My approach to social cooperatives has already started. It’s really good to work away from the office from time to time in order to understand better what is all about. What is a social cooperative and how does it work. Better than reading about it, go there and find it out for yourself.
On my second week in Poland I went with Karolina and Marek to visit a pair of cooperatives. In the first stop we were concerned about a person from the cooperative who had relapsed into his addiction and of course it turned out a big problem as a group. They were trying to solve this situation holding a hot mug of tea, the best way to face the facts. After that, we moved to a future social cooperative which today is only a deteriorate old building waiting for its restoration. It will be ready next year according to what they said. At lunch time we went to a restaurant where I just ordered stuffed chicken whereas the man responsible of that cooperative ordered two different soups for me “just for tasting”. It’s called Polish hospitality and it’s great! (Even if you are not eating for the rest of the day).
My second experience was with Ola and Przemysław. It began so early: we met at 7:20 am because we had to go far away from Poznań, near Toruń. Travel around by car is relaxing, especially at that time when you are supposed to be sleeping. Anyway, dawn breaks before in Poland than in Spain so the day may start also before. We were heading to a social cooperative in Aleksandrów Kujawski. It was here where I finally met Mario, our Italian specialist. As Ola translated for me, people in charge of this social cooperative, called Kujawianka, were exchanging information and impressions from several experience exchange workshops (warsztaty wymiany doświadczeń or WWD, in Polish) which they had the opportunity to attend in Italy. Right after we went to a second social cooperative in Golub-Dobrzyn, which name is Gold Serwis. We arrived there around lunch time so when we saw biscuits on the table we focused on them rather than in greetings and presentations. In this second meeting, people at the head of that organisation had gone to Italy as well to get some ideas from there in order to implement them in Poland. The journey was not over yet so after (real) lunch we were driving to another village, Markowice, specifically to a catholic social cooperative named Nazaret. The priest, who is very active in social networks, guided us through the insides of the ancient monastery and showed us the large garden at the back. They have got also a museum dedicated to a priest who helped Polish people especially during Comunist period, when history was difficult to explain from each one’s point of view. The long day was almost arriving to its end, but for sure not without taking a tea and some leftover Easter cakes in the priest office. “What time is it? Jedenasta!? Oh, what a long day..!”
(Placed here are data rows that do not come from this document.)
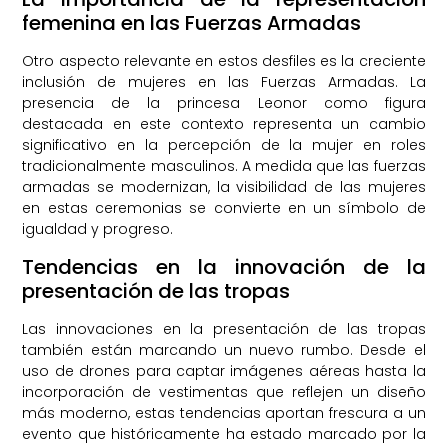
femenina en las Fuerzas Armadas
Otro aspecto relevante en estos desfiles es la creciente
inclusión de mujeres en las Fuerzas Armadas. La
presencia de la princesa Leonor como figura
destacada en este contexto representa un cambio
significativo en la percepción de la mujer en roles
tradicionalmente masculinos. A medida que las fuerzas
armadas se modernizan, la visibilidad de las mujeres
en estas ceremonias se convierte en un símbolo de
igualdad y progreso.
Tendencias en la innovación de la
presentación de las tropas
Las innovaciones en la presentación de las tropas
también están marcando un nuevo rumbo. Desde el
uso de drones para captar imágenes aéreas hasta la
incorporación de vestimentas que reflejen un diseño
más moderno, estas tendencias aportan frescura a un
evento que históricamente ha estado marcado por la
The last visit up to now was in company of Anna and Zibi. We moved first to a social cooperative called Wykon, in Pobiedziska, where I could see the best waiting room in a train station ever. Far from cold benches around a dark and sad room, this one was bright, warm and friendly with some books, a TV, computers and a corner for kids. The second visit took us to the social cooperative Kostrzynianka, in Kostrzyn where we got into a centre that takes care of elderly people. They were about to have lunch so we sat down to one side of the table and enjoyed a warm soup of kapusta and chicken.